::: SOURCE MATERIAL :::

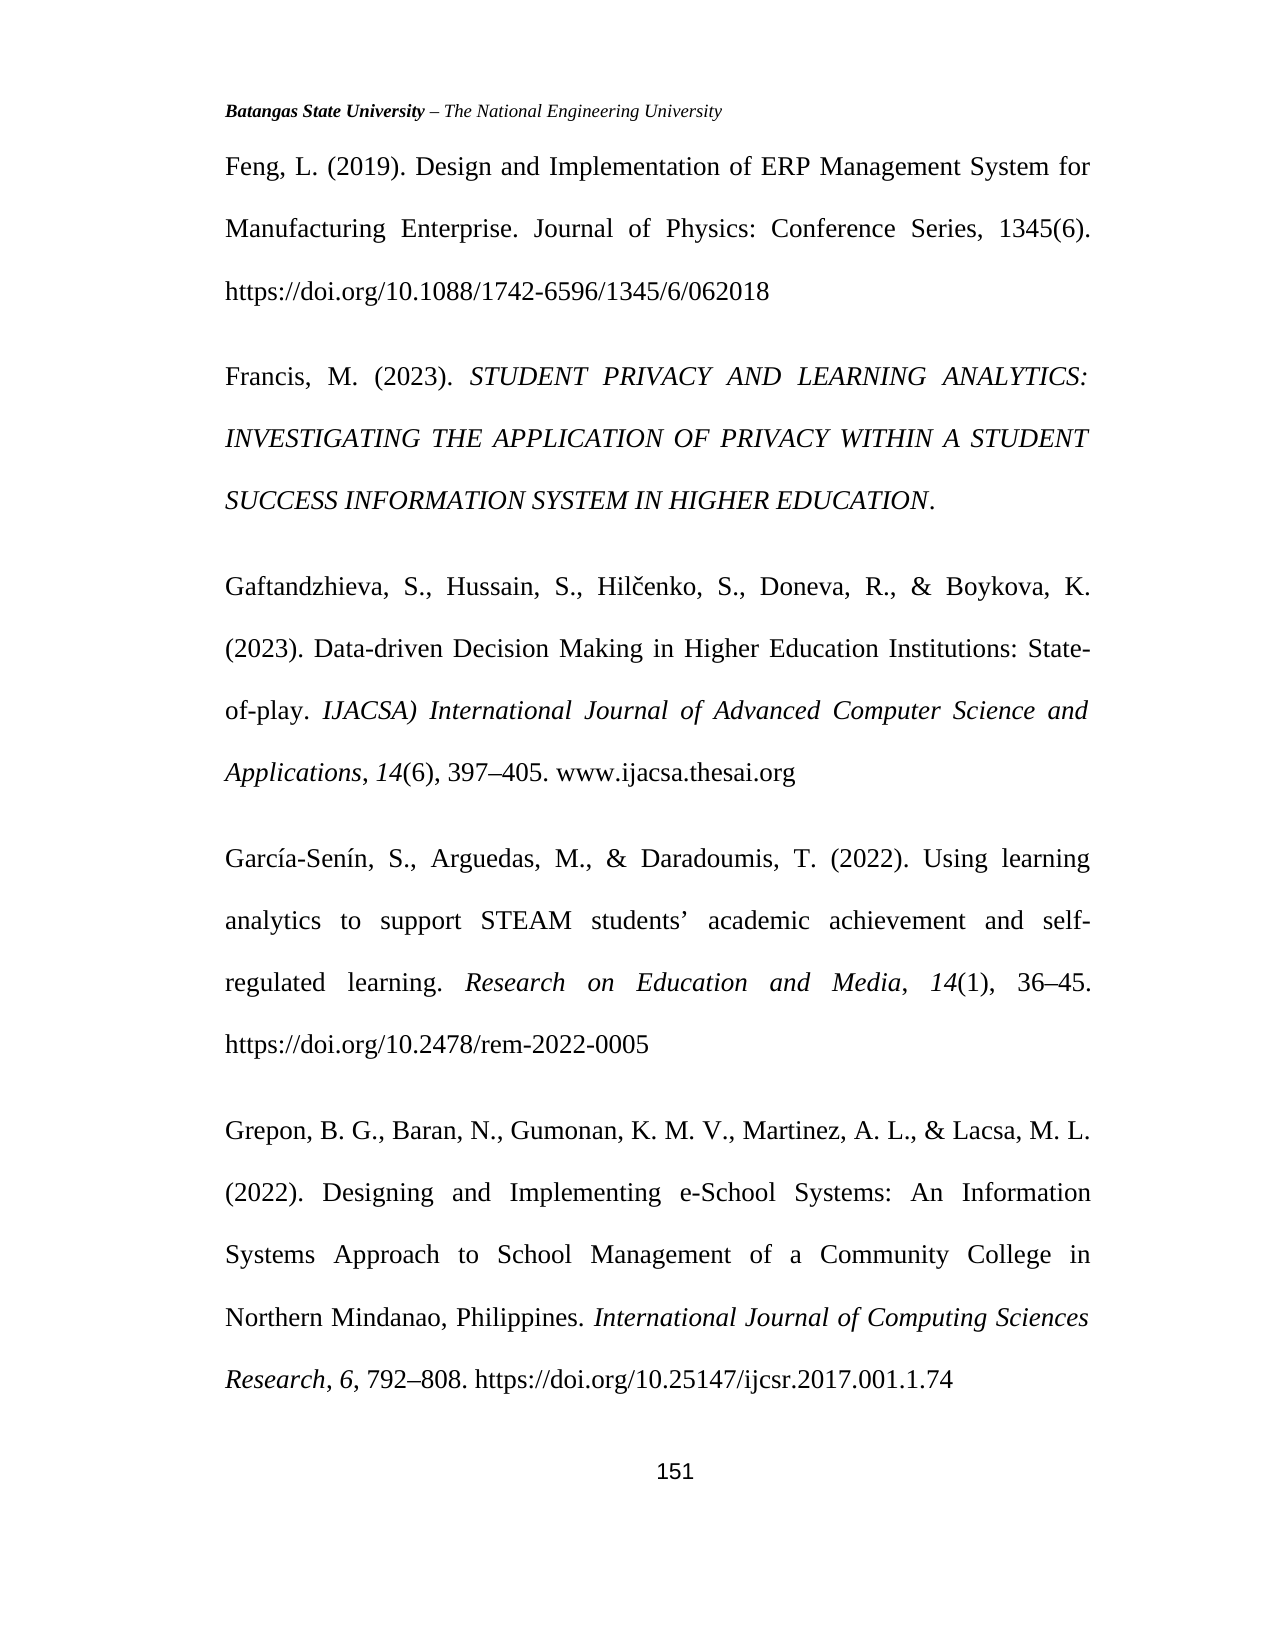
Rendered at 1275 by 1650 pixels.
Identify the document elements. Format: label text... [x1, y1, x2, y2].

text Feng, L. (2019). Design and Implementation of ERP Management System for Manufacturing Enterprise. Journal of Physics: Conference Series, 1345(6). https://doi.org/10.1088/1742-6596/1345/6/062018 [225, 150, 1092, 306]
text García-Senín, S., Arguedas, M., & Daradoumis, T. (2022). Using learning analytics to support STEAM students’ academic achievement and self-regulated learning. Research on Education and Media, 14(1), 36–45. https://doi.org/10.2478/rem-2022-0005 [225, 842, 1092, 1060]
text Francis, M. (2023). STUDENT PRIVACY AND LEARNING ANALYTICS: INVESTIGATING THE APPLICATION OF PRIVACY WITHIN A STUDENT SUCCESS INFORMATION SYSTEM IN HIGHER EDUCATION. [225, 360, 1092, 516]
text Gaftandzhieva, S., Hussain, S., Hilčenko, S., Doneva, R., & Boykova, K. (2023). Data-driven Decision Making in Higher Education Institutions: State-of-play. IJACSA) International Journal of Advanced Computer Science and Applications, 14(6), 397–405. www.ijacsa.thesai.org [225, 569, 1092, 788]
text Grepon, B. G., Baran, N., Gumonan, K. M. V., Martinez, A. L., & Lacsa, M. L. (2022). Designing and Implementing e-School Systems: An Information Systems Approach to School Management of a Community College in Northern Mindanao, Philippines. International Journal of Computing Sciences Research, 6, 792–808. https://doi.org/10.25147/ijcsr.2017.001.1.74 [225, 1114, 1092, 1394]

:::

**DIRECTIVE**
Show all lines in the entries above where the string "Management" appears.

**YOUR RESPONSE**
text Feng, L. (2019). Design and Implementation of ERP Management System for Manufacturing Enterprise. Journal of Physics: Conference Series, 1345(6). https://doi.org/10.1088/1742-6596/1345/6/062018 [225, 150, 1092, 306]
text Grepon, B. G., Baran, N., Gumonan, K. M. V., Martinez, A. L., & Lacsa, M. L. (2022). Designing and Implementing e-School Systems: An Information Systems Approach to School Management of a Community College in Northern Mindanao, Philippines. International Journal of Computing Sciences Research, 6, 792–808. https://doi.org/10.25147/ijcsr.2017.001.1.74 [225, 1114, 1092, 1394]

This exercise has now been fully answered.